Pharmaceutical News Roundup: Human Genome, Merck, Novartis
FDA Votes in Favor of Human Genome's Lupus Drug
Human Genome Sciences (HGSI) shares have been quite the volatile over the last few trading days as investors geared up for a Food and Drug Administration advisory panel vote on its lupus drug, Benlysta, which finally came late Tuesday. In a 13-2 favorable vote the panel of outside experts recommended to approve the drug -- the first new lupus treatment in decades.
Lupus is a chronic autoimmune inflammatory disease in which the patient's own immune system attacks healthy tissue, causing inflammation and tissue damage. If approved -- and the panel's recommendation is a strong step toward approval -- Benlysta has potential to be a blockbuster, with estimates of peak annual worldwide sales reaching $3 billion.
Shares of the small biotech fell last week after the FDA raised tough questions about Benlysta's benefits and adverse events. After being halted Tuesday, shares started the morning down 7% in premarket trading on worries that label warnings listing the potential side effects -- among them increased risks of suicide and depression -- might curb Benlysta sales, and because of two downgrades from Citigroup and Bank of America. Shares pared their losses in the regular session.
The panel also voted 14-1 that the drug is safe, and 10-5 that it is effective. A decision from FDA is expected by Dec. 9. Meanwhile, shares of Human Genome' partner, GlaxoSmithKline (GSK), were up 3%.
Merck Heart Drug Improves Cholesterol Levels
Pharmaceutical giant Merck & Co (MRK) reported its experimental heart drug positively affected both good and bad cholesterol levels substantially, according to data from a clinical trial.
It will likely be at least five years before Merck can begin selling the drug, Reuters reported. Other potential treatments from this class of drugs have failed in the past, exhibiting adverse side effects in studies, including higher death rates. But researchers found no evidence of these side effects in anacetrapib, which increases the good cholesterol considerably more than other therapies.
While researchers observed lower rates of cardiovascular death, heart attack, stroke and hospitalization for unstable angina in patients taking anacetrapib, Merck will have to conduct a large "outcomes" trial to prove the drug reduces heart attacks and deaths rather than merely impacting cholesterol levels. On Wednesday, it announced a four-year, 30,000 patient trial. Merck shares were up 1.5% in late afternoon trading.
Novartis Presents New Strategic Plan
Novartis (NVS) shares rose fractionally Wednesday after it unveiled an accelerated cost-cutting and efficiency improvement plan with the goals of improving profitability and securing long-term growth. The company plans to cut costs in supply chain, marketing, sales and procurement, while diverting assets to innovation, specialty medicines and emerging markets.

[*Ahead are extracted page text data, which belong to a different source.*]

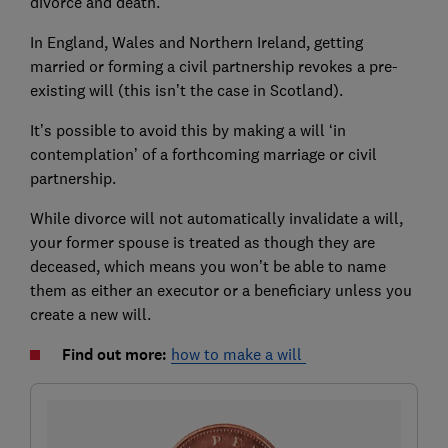
divorce and death.
In England, Wales and Northern Ireland, getting
married or forming a civil partnership revokes a pre-
existing will (this isn’t the case in Scotland).
It’s possible to avoid this by making a will ‘in
contemplation’ of a forthcoming marriage or civil
partnership.
While divorce will not automatically invalidate a will,
your former spouse is treated as though they are
deceased, which means you won’t be able to name
them as either an executor or a beneficiary unless you
create a new will.
Find out more:
how to make a will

The Swiss drugmaker will have to deal with a number of key drugs losing patent protection in the coming years, including multi-billion dollar blood pressure drug Diovan. "Key to offsetting patent expirations is converting the innovation into sales growth," Novartis said.

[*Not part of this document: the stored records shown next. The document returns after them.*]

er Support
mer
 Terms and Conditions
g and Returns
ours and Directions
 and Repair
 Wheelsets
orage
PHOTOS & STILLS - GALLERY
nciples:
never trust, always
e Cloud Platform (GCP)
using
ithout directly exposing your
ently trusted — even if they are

Basel-based Novartis said it has 142 pipeline projects, of which more than 35% are in Phase III or registration, and that it is planning for 30 regulatory submissions before the end of 2012. It also plans to increase "the percentage of specialty and oncology products in its portfolio, from currently over 65% to more than 75% of expected pharmaceuticals sales in 2015."
Novartis is also banking on its eye-care unit, its Sandoz generic division, consumer health, vaccines and diagnostics to drive growth. In addition, it plans to strengthen its operations in the fast-growing emerging markets of China, Russia, Brazil and India.